Using formulas to specify models¶
Basic Usage¶
Formulas provide an alternative method to specify a model. The formulas used here utilize formulaic (documentation) are similar to those in statsmodels, although they use an enhanced syntax to allow identification of endogenous regressors. The basis formula syntax for a single variable regression would be
y ~ 1 + x
where the 1
indicates that a constant should be included and x
is the regressor. In the context of an instrumental variables model, it is necessary to mark variables as endogenous and to provide a list of instruments that are included only in the model for the endogenous variables. In a basic single regressor model, this would be specified using []
to surround an inner model.
y ~ 1 + [x ~ z]
In this expression, x
is now marked as endogenous and z
is an instrument. Any exogenous variable will automatically be used when instrumenting x
so there is no need to repeat these here (in this example, the “first stage” would include a constant and z).
Multiple Endogenous Variables¶
Multiple endogenous variables are specified in a similar manner.

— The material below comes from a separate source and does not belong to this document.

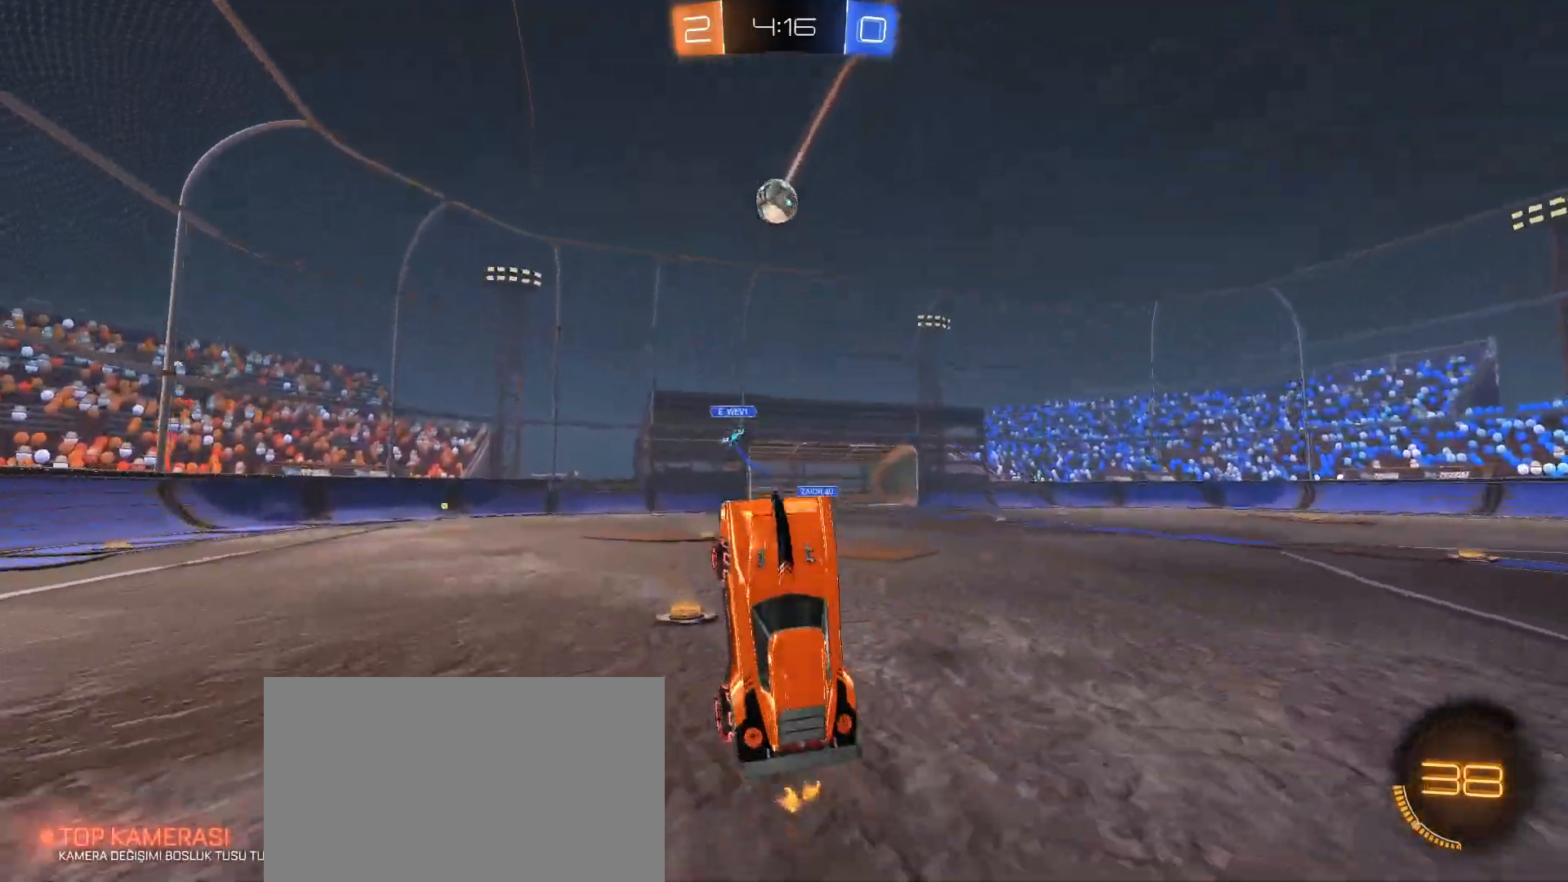
{"keys": ["a"], "mouse": [], "events": [[267, "a", "down"], [417, "s", "down"], [501, "s", "up"]]}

The basic concept is that any model can be expressed as
dep ~ exog + [ endog ~ instruments]
and it must be the case that
dep ~ exog + endog
and
dep ~ exog + instruments
are valid formulaic formulas. This means that multiple endogenous regressors or instruments should be joined with +
, but that the first endogenous or first instrument should not have a leading +
. A simple example with 2 endogenous variables and 3 instruments would be
y ~ 1 + x1 + x2 + x3 + [ x4 + x5 ~ z1 + z2 + z3]
In this example, the “submodels” y ~ 1 + x1 + x2 +x3 + x4 + x5
and y ~ 1 + x1 + x2 + x3 + z1 + z2 +z3
are both valid formulaic expressions.
Standard formulaic¶
Aside from this change, the standard rules of formulaic apply, and so it is possible to use mathematical expression or other formulaic-specific features. See the formulaic quickstart for some examples of what is possible.
MEPS data¶
This example shows the use of formulas to estimate both IV and OLS models using the medical expenditure panel survey. The model measures the effect of various characteristics on the log of drug expenditure and instruments the variable that measures where a subject was insured through a union with their social security to income ratio.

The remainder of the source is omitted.